Oak Park on the march brings folks from every corner of town

A variety of folks from every corner of the village came out in their patriotic bests to stroll in this year’s Fourth of July parade in Oak Park.

At the front of Saturday’s parade was the village’s Board of Trustees, joined by Village President Catherine Adduci of neighboring River Forest.

Following the elected leaders was a pack of local Democratic Party boosters toting election signs for U.S. Sen. Dick Durbin, Gov. Pat Quinn, state Sen. Don Harmon and 78th district state Rep. Camille Y. Lilly.

In tow was an envoy from the Oak Park Art League, who, adorned with googly-eyed balloon monsters on their heads, gave parade goers a taste of the silliness to come.

After being taken over briefly by a gang of roller derby skaters, some dressed in tutus, Ridgeland Avenue was then transformed into a supermarket aisle by not one but two groups pushing decorated shopping carts.

The first, the Sugar Beet Co-op, is shooting to open its member-owned, organic grocery store in the village next year. The second, the Oak Park River Forest Food Pantry, distributed 660,000 pounds of food in the area last year.

As the carts rattled by, parade goers could hear the popular disco song “We Are Family” sounding in the distance and eventually passing by in person.

But it wasn’t Sister Sledge coming up the street — the centerpiece of this year’s parade was the Lakeside Pride Band, an LGBT-awareness group that has performed for the likes of President Barack Obama and attendees at the Gay Games. Saturday’s parade was the energetic marching band’s third in Oak Park.

Meanwhile, a man, with daughter on lap, sped by in a giant cupcake.

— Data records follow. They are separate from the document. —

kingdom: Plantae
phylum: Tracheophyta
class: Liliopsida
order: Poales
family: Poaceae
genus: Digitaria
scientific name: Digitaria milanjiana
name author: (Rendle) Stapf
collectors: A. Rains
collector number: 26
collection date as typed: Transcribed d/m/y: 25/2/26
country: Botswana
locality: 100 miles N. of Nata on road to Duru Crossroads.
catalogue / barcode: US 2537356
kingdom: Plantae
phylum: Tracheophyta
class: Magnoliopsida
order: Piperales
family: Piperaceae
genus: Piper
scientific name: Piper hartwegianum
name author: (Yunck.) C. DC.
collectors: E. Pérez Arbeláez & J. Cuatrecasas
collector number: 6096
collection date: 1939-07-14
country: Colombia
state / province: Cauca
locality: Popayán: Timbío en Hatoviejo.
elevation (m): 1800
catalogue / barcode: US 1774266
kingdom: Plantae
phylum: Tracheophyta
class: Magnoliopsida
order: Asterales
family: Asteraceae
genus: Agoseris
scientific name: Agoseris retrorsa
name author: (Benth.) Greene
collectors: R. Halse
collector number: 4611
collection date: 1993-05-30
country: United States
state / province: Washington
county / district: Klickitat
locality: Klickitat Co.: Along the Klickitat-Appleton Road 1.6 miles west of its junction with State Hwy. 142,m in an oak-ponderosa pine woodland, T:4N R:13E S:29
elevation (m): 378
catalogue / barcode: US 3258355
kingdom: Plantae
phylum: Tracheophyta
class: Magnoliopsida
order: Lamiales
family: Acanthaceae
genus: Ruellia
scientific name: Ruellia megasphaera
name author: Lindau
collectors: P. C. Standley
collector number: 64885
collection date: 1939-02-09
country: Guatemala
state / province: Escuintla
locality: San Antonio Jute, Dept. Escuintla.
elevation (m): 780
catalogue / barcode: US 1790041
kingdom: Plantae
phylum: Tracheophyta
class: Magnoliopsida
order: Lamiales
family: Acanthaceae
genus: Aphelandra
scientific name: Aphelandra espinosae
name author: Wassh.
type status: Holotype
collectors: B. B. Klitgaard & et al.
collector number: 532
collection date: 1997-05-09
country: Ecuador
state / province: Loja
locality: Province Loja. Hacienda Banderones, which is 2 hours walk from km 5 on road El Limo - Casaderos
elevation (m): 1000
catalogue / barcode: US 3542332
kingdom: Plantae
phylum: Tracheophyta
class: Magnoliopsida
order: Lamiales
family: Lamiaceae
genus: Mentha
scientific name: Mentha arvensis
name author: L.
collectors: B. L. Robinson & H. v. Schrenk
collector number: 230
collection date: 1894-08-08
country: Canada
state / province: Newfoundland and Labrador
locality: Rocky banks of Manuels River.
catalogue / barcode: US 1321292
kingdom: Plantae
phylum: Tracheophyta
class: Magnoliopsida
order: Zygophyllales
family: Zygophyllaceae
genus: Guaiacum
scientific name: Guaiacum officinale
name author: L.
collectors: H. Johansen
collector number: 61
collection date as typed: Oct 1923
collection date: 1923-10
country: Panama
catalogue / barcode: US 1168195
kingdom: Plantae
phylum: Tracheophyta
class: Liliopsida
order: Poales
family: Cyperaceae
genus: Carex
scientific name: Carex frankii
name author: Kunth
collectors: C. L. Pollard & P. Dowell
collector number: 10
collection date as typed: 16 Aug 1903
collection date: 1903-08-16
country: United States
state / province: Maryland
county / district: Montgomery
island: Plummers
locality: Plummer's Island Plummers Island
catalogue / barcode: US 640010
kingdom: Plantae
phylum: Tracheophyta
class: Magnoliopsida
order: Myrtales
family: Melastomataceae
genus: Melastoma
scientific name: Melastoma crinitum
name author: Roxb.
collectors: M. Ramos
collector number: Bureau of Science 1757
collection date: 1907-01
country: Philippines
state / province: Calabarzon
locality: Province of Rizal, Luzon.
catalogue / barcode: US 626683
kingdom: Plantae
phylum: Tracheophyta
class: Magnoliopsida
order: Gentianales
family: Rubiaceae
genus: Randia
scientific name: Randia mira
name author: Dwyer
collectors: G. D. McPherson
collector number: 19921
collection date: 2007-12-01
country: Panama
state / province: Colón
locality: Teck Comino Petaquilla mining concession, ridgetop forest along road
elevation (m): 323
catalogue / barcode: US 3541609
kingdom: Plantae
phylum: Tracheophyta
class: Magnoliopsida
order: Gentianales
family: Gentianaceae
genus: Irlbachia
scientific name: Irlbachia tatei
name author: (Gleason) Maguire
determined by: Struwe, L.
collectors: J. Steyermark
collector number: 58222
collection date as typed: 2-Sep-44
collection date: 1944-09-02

The means by which this contraption was propelled — manual or electric — was not yet known at press time.

The parade’s lone float was topped by Oakie and Parker, the polar bear and penguin mascot duo who recently welcomed residents back to the newly renovated Ridgeland Common Complex pool and ice rink.

Other acts to hit the avenue that day included representatives from the Ernest Hemingway Foundation of Oak Park, the Girl Scouts of Chicago and Northwest Indiana, and the day’s sponsor, Community Bank of Oak Park-River Forest.

And, of course, it wouldn’t be a Fourth of July parade without a cavalcade of vintage cars and a man dressed as a convincing Abraham Lincoln.

This year’s parade kicked off at Longfellow Park at Ridgeland Avenue and Adams Street and ended near Whittier Elementary School on Harvey Avenue.

The celebration was followed by fireworks at Oak Park and River Forest High School’s football stadium later that evening.